» **WHAT YOU WILL DO**
Rewrite the portion of the records that begins with the line containing "Every image in" and ends with the line containing "-0.000196, 0.984495, 0.194924]]", substituting "set" for "document" and leaving everything else unchanged. Omit the pictures from your answer.

-- SUPPLIED INFORMATION follows --

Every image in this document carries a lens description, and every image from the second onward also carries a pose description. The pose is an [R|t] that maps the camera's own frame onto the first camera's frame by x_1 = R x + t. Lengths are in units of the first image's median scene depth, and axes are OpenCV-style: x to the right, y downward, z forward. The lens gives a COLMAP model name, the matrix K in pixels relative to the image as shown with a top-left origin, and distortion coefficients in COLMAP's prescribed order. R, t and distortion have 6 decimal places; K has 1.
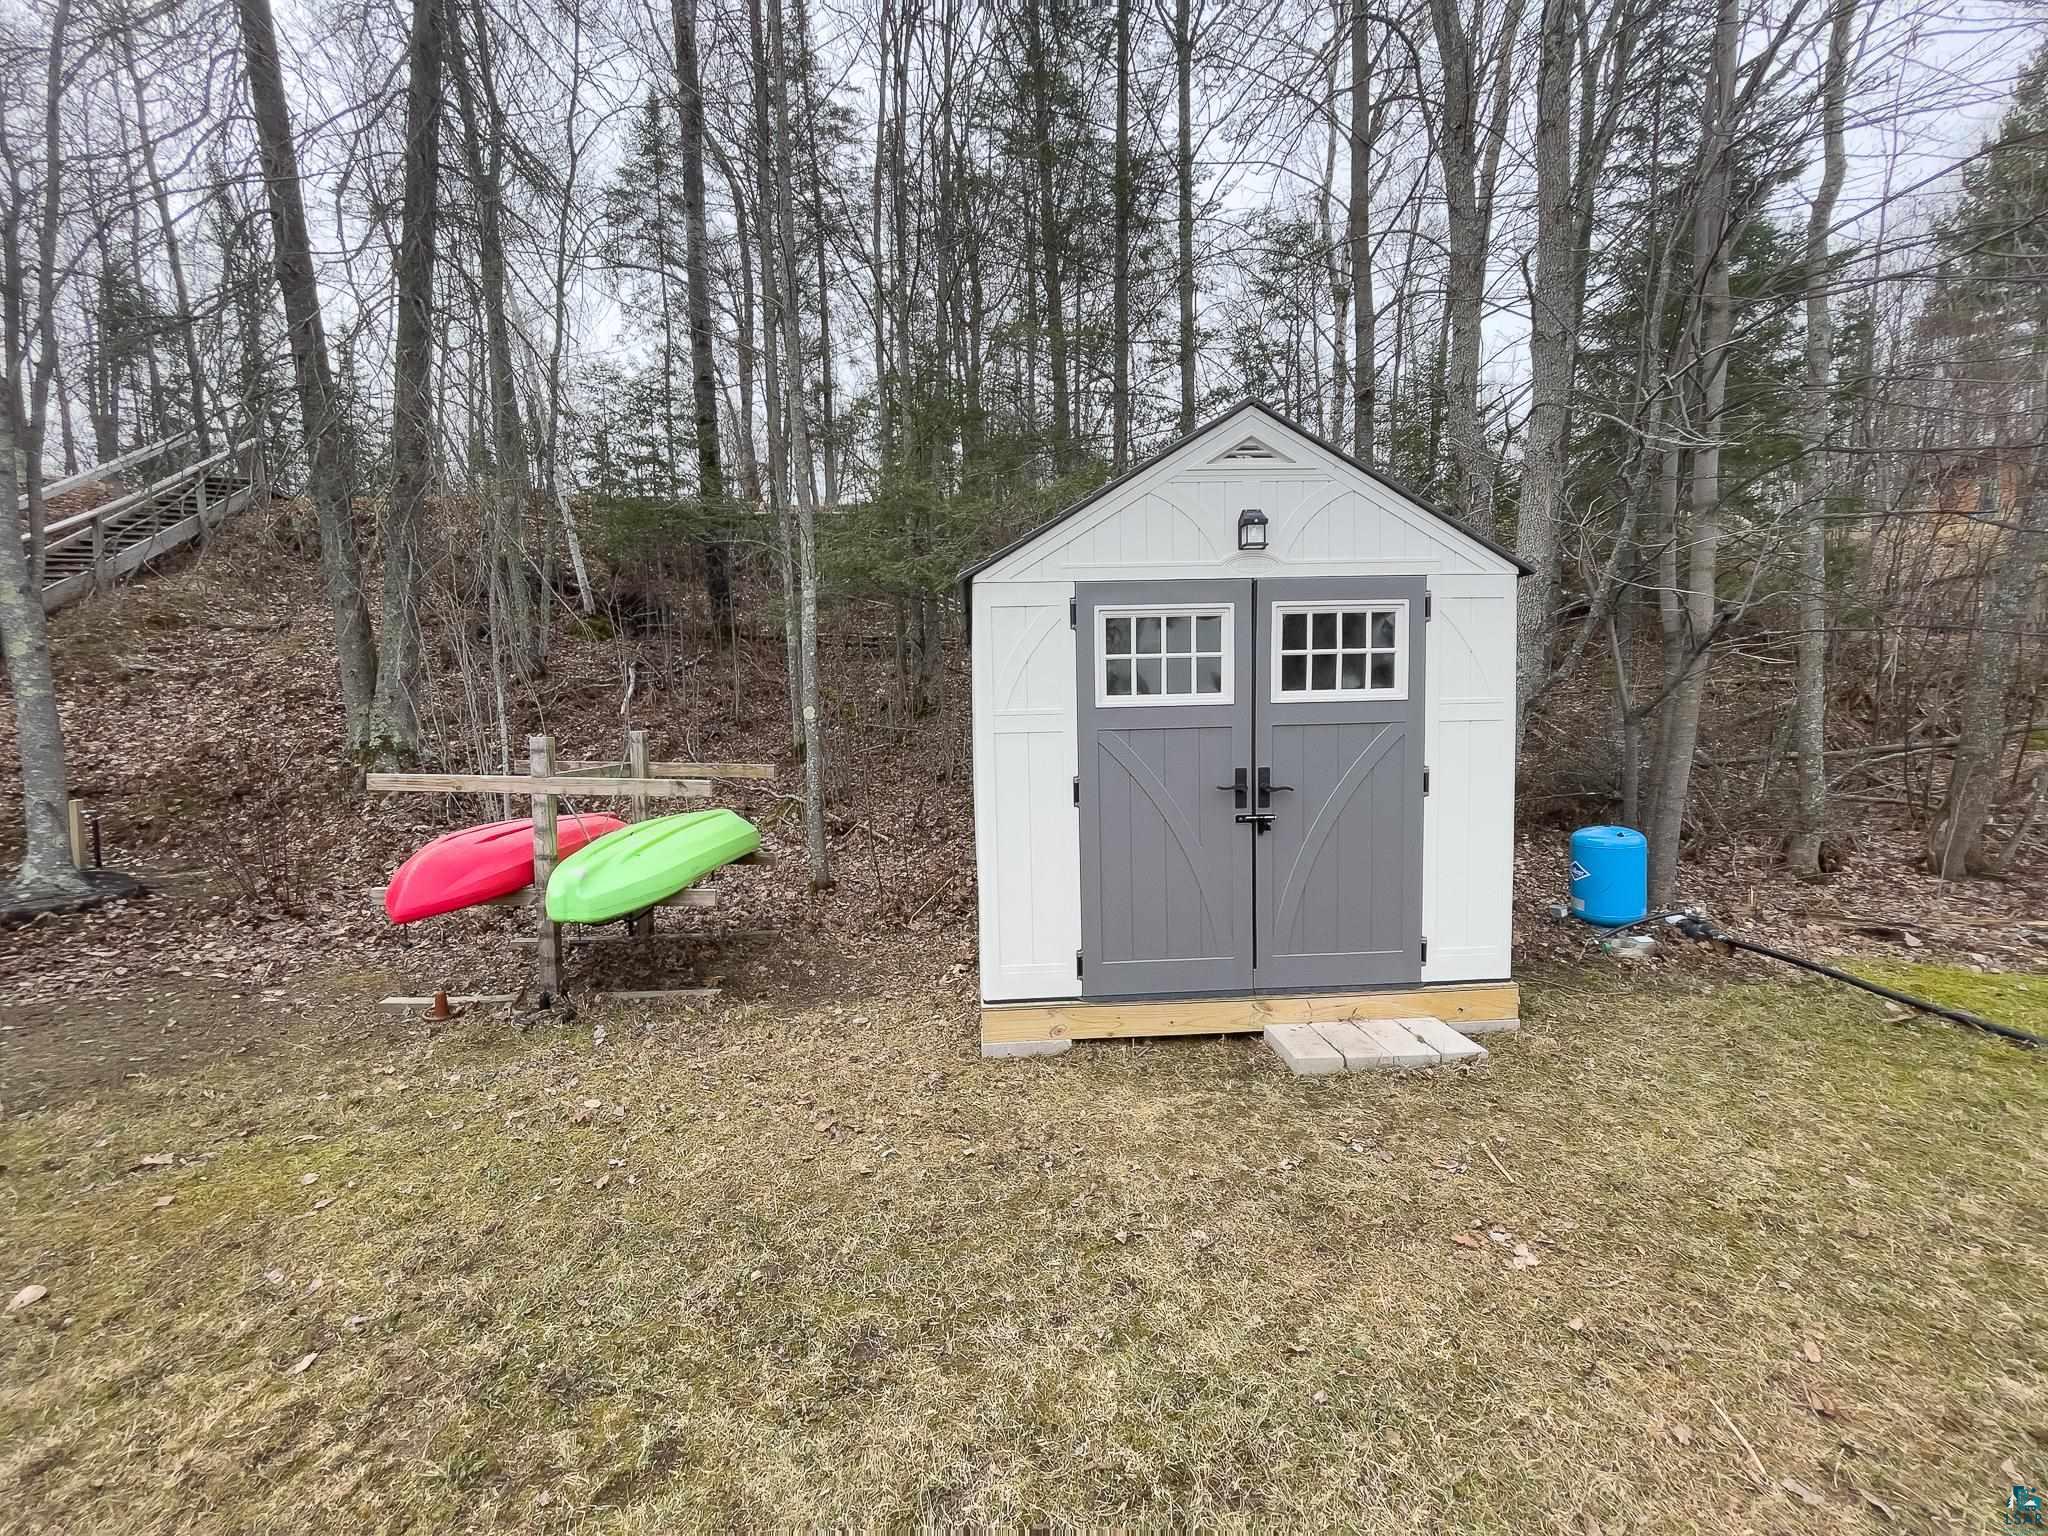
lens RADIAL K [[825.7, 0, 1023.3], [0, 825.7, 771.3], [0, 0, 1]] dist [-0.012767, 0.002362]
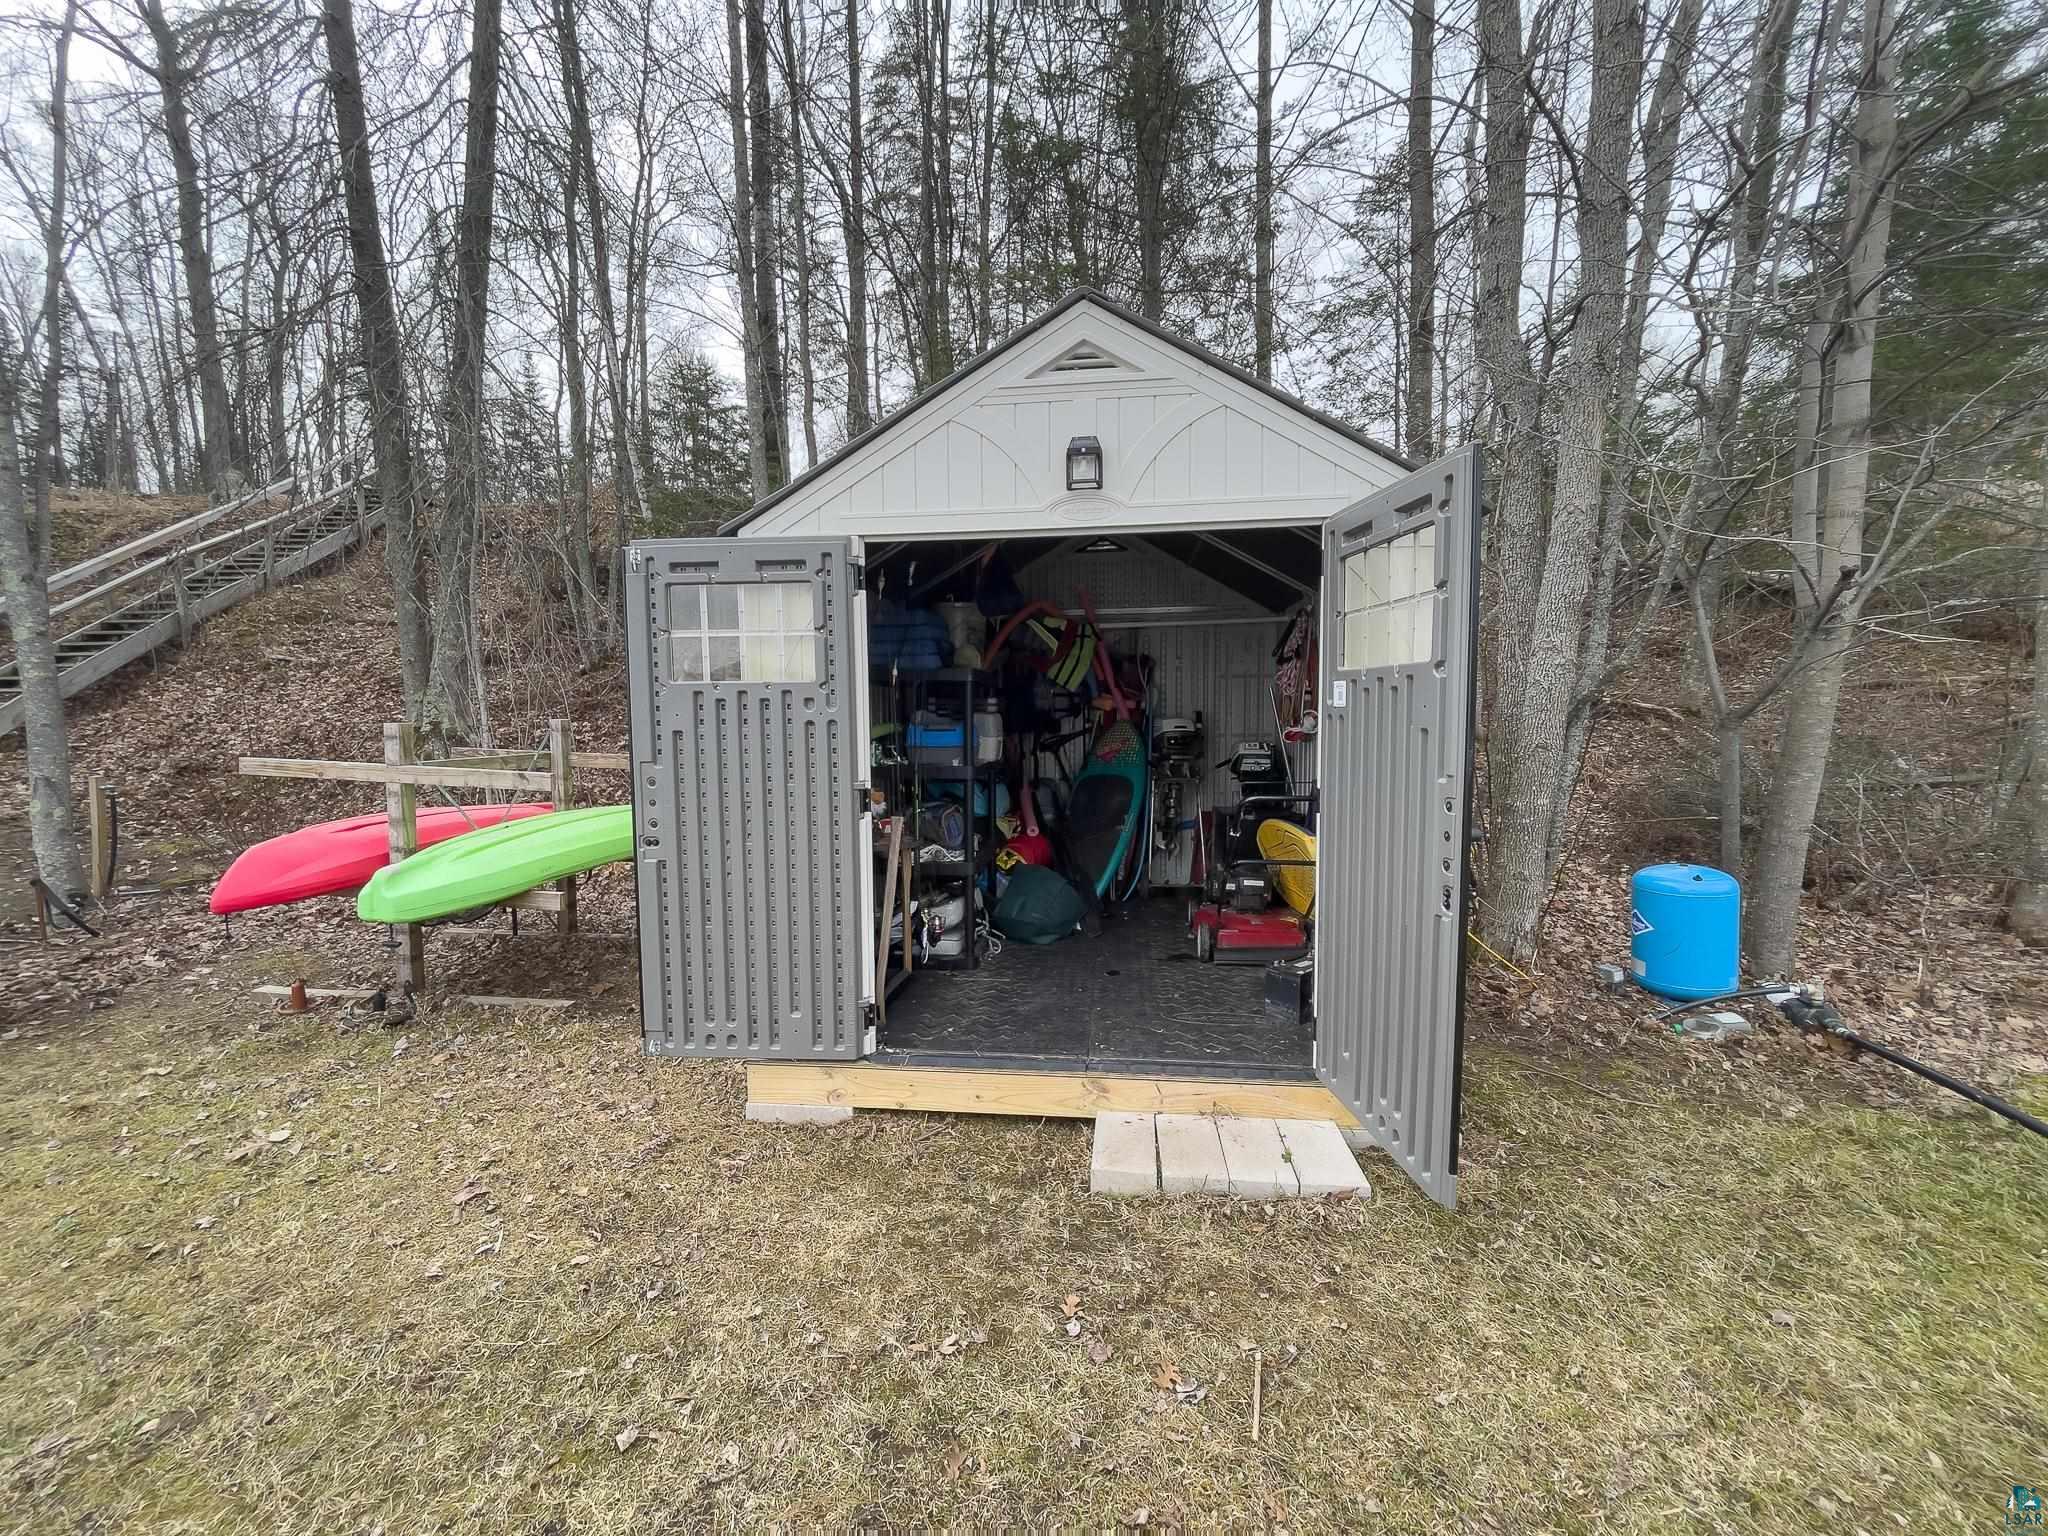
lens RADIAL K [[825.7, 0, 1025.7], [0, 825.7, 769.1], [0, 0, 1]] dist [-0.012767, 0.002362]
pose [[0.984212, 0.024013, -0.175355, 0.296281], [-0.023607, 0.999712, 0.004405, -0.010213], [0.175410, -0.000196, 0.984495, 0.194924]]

-- SUPPLIED INFORMATION concluded --
-- SUPPLIED INFORMATION follows --

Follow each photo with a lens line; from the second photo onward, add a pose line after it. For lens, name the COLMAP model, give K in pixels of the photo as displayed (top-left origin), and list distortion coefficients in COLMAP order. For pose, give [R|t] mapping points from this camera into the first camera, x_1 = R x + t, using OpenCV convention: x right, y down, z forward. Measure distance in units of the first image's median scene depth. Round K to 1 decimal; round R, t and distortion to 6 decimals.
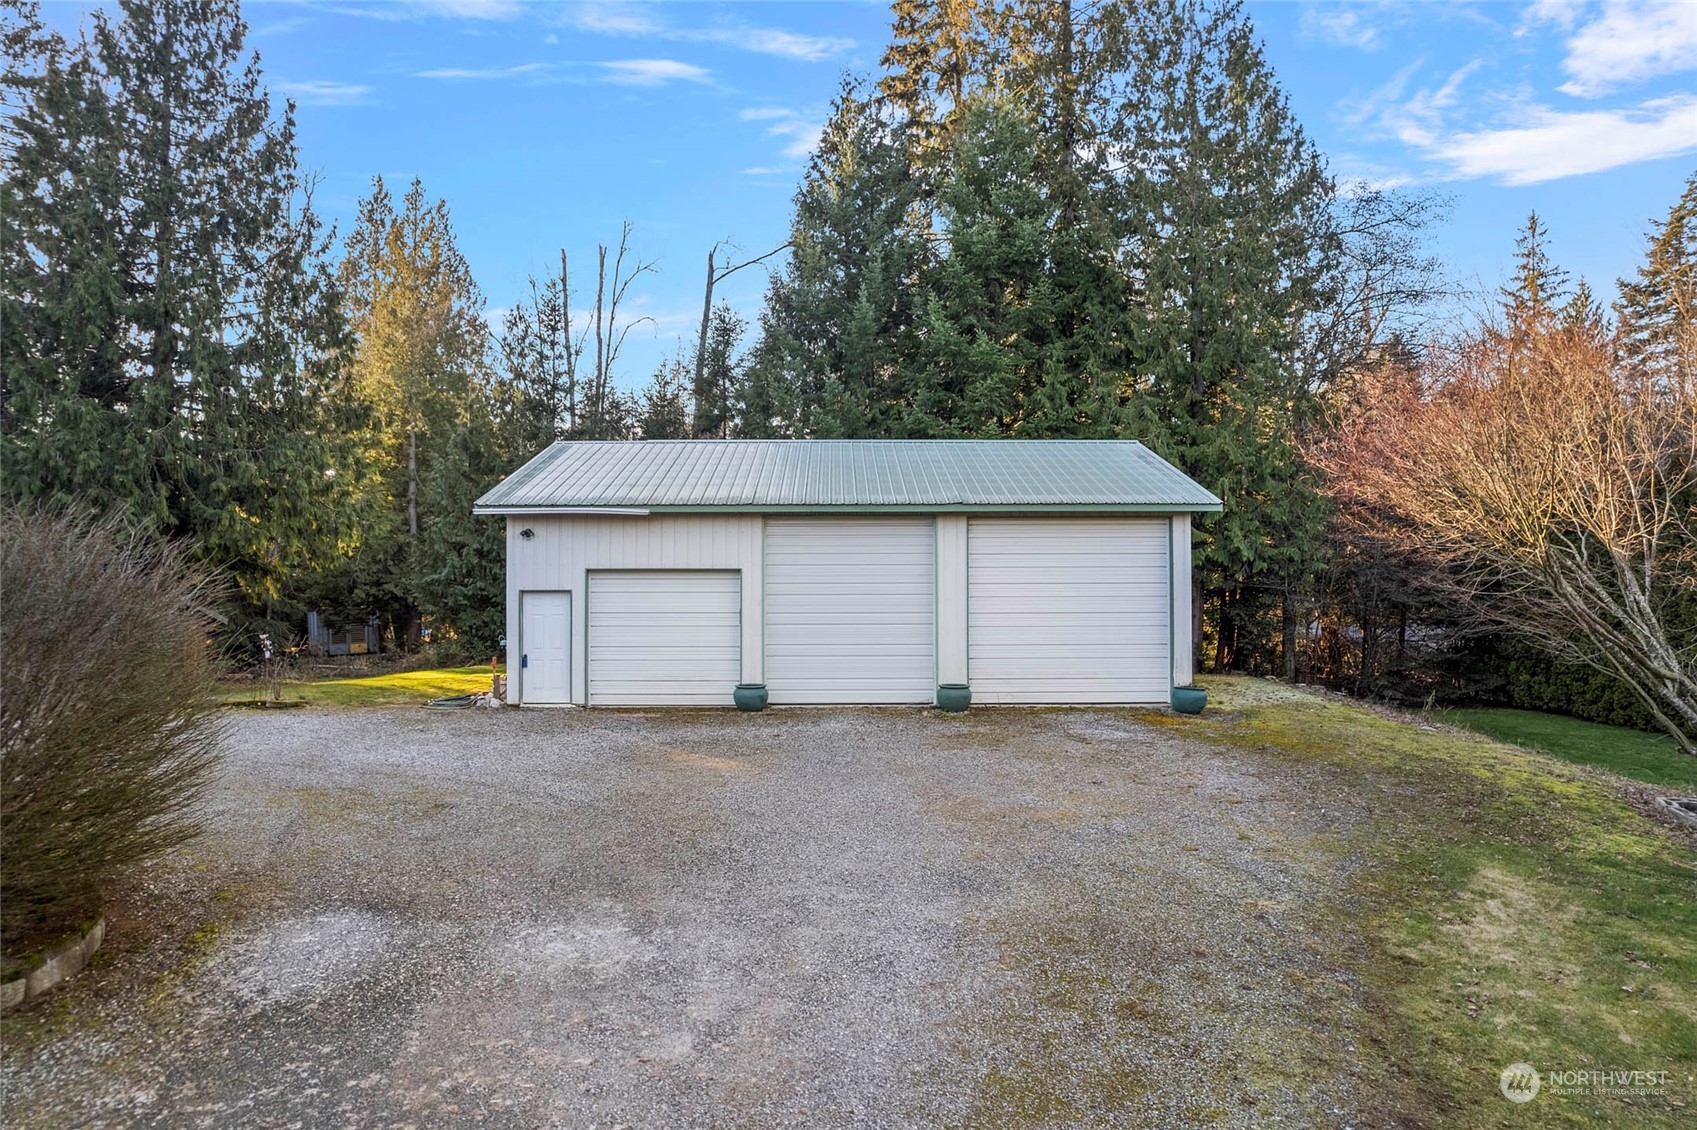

-- SUPPLIED INFORMATION concluded --

» **RESULT FOR THIS EXERCISE**
Every image in this set carries a lens description, and every image from the second onward also carries a pose description. The pose is an [R|t] that maps the camera's own frame onto the first camera's frame by x_1 = R x + t. Lengths are in units of the first image's median scene depth, and axes are OpenCV-style: x to the right, y downward, z forward. The lens gives a COLMAP model name, the matrix K in pixels relative to the image as shown with a top-left origin, and distortion coefficients in COLMAP's prescribed order. R, t and distortion have 6 decimal places; K has 1.
lens RADIAL K [[825.7, 0, 1023.3], [0, 825.7, 771.3], [0, 0, 1]] dist [-0.012767, 0.002362]
lens RADIAL K [[825.7, 0, 1025.7], [0, 825.7, 769.1], [0, 0, 1]] dist [-0.012767, 0.002362]
pose [[0.984212, 0.024013, -0.175355, 0.296281], [-0.023607, 0.999712, 0.004405, -0.010213], [0.175410, -0.000196, 0.984495, 0.194924]]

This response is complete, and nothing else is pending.